- In 1999, then Texas Tech Chancellor John T. Montford shared his vision of a full fledged four-year medical school in El Paso. The El Paso delegation joined forces to gain legislative support and convince the Texas Medical Association and the Texas Higher Education Coordinating Board that it was time to change their formal position opposing any new medical schools being built in Texas.
- In 2001, the 77th Texas Legislature gave Texas Tech University Health Sciences Center the green light for the El Paso School of Medicine, the first four-year medical school on our United States border with Mexico. They appropriated $40 million in Tuition Revenue Bonds for the first research facility, Medical Sciences Building I.

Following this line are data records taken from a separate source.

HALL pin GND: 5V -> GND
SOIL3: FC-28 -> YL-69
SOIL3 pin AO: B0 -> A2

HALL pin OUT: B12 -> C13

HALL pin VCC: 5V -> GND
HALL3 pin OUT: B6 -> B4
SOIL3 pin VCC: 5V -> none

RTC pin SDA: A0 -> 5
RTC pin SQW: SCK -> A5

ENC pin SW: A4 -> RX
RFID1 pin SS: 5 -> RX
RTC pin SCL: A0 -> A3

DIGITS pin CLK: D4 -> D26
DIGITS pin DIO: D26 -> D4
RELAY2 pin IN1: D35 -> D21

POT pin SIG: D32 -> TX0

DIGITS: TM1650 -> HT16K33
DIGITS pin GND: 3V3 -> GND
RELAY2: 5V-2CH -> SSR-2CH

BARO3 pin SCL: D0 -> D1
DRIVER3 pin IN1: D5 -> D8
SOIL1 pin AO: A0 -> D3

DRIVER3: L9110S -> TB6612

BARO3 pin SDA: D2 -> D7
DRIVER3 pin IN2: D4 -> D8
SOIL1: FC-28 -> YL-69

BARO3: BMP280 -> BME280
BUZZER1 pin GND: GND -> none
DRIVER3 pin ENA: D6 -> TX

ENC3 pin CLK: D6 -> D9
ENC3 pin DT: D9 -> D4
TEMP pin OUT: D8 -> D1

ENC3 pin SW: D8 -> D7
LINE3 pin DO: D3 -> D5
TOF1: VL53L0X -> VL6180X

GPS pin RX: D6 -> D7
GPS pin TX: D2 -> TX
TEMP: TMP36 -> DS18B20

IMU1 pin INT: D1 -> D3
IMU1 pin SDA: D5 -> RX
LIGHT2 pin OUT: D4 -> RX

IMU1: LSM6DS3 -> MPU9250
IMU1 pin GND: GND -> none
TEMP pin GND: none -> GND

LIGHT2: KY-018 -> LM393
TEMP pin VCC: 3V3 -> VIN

- In 2003, the 78th Texas Legislature passed HB 28, Article 10 authorizing Texas Tech to proceed. Governor Rick Perry visited the El Paso campus to commemorate this with a signing ceremony, at which time he announced an additional $2 million for medical school planning activities. Groundbreaking heralded the construction of Medical Sciences Building I.
- In 2005, the 79th Texas Legislature appropriated the funds to service the debt generated by the Tuition Revenue Bonds. Groundbreaking for the Medical Education Building, the second of three buildings on the new campus, was held. Simultaneously, the Infinity Campaign was launched in the El Paso community with a $25 million goal. El Paso has shown that it believes in the medical school by raising approximately $20 million of that goal.
- In 2007, the 80th Texas Legislature can insure that we are able to recruit top tier doctors, researchers, and basic scientists. The buildings will soon be complete. The El Paso Curriculum, a state-of-the-art model for medical schools is being developed. We must train, and retrain, doctors to alleviate the severe physician shortage in our border community.
- In 2009, our goal is to seat the first full four-year class of the El Paso School of Medicine.